Monitoring internet and email usage in the workplace
Published 25 January 2016
While the case of a Romanian engineer being fired after his bosses are said to have snooped on his emails made national headlines in the past week, it is worth remembering that this is nothing new.
The worker was sacked after his bosses discovered he had been sending personal messages on an account that had been set up for work.
The European Court of Human Rights (ECHR) heard he had been made aware from the outset by his employer of surveillance of the Yahoo message account.
When bosses discovered a raft of ‘highly personal’ messages to his fiancée and brother sent in work time, the engineer was fired.
However, he took his case to the ECHR claiming a violation of his rights to personal correspondence.
Eight judges sided 7 – 1 that it was not unreasonable for an employer to verify that employees are completing their professional tasks during working hours.
The employer in this case had made it clear to employees that they were banned from sending personal messages while at work. When the employee in this case denied doing so, the investigation had to review his emails to establish the truth of the matter.
The court’s decision binds Britain because it has ratified the European Convention on Human Rights and lawyers have said it will guide the European Union’s top tribunal in future cases and rulings.
However, the monitoring of emails, websites visited on computers at work and mobile phone usage is not a new thing in the UK.
It is estimated that up to 90 per cent of jobs now involve computers and many employers have a policy in place to govern this.

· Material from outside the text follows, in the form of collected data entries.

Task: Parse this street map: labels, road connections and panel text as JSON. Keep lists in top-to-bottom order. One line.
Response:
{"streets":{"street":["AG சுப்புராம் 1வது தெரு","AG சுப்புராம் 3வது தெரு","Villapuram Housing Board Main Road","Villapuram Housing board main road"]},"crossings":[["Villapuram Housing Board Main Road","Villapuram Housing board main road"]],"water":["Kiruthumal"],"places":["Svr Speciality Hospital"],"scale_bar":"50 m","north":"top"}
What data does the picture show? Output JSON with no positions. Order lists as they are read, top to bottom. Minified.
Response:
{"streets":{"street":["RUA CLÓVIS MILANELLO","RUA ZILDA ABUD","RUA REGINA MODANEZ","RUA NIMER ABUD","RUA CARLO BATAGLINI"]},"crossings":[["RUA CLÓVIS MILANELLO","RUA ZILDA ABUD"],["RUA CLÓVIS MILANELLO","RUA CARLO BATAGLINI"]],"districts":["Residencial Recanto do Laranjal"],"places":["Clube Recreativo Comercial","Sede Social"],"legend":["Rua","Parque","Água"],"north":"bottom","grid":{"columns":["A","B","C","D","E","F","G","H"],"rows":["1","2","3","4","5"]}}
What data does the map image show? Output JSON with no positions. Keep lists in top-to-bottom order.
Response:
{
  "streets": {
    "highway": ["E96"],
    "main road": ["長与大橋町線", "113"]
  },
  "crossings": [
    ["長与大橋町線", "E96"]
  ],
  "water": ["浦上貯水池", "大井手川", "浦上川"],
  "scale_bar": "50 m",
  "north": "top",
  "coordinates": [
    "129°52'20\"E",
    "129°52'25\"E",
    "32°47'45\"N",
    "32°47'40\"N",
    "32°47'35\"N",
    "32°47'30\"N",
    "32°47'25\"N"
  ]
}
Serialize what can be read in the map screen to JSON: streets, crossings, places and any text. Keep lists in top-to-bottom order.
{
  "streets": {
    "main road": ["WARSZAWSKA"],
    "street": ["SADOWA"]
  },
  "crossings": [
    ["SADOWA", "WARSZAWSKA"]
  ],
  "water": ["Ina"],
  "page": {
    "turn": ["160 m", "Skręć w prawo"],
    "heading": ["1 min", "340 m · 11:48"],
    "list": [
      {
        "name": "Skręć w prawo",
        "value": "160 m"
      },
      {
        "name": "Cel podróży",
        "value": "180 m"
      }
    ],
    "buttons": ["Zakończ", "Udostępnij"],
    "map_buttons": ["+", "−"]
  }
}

It is not uncommon for an internet and email policy to be contained in the employee handbook or the employment contract. It should make it clear whether or not employees can send personal emails from work accounts.
The policy should also be clear about the monitoring systems in place, as the use of covert monitoring will always be extremely difficult to justify.
While some employees may hold the mistaken belief that deleting files will leave them in the clear, almost all companies keep multiple back-ups of everything ever saved on their computer system.
For employees perhaps the simplest piece of advice is; do not send anything from a work account that you are not be happy for the boss to see.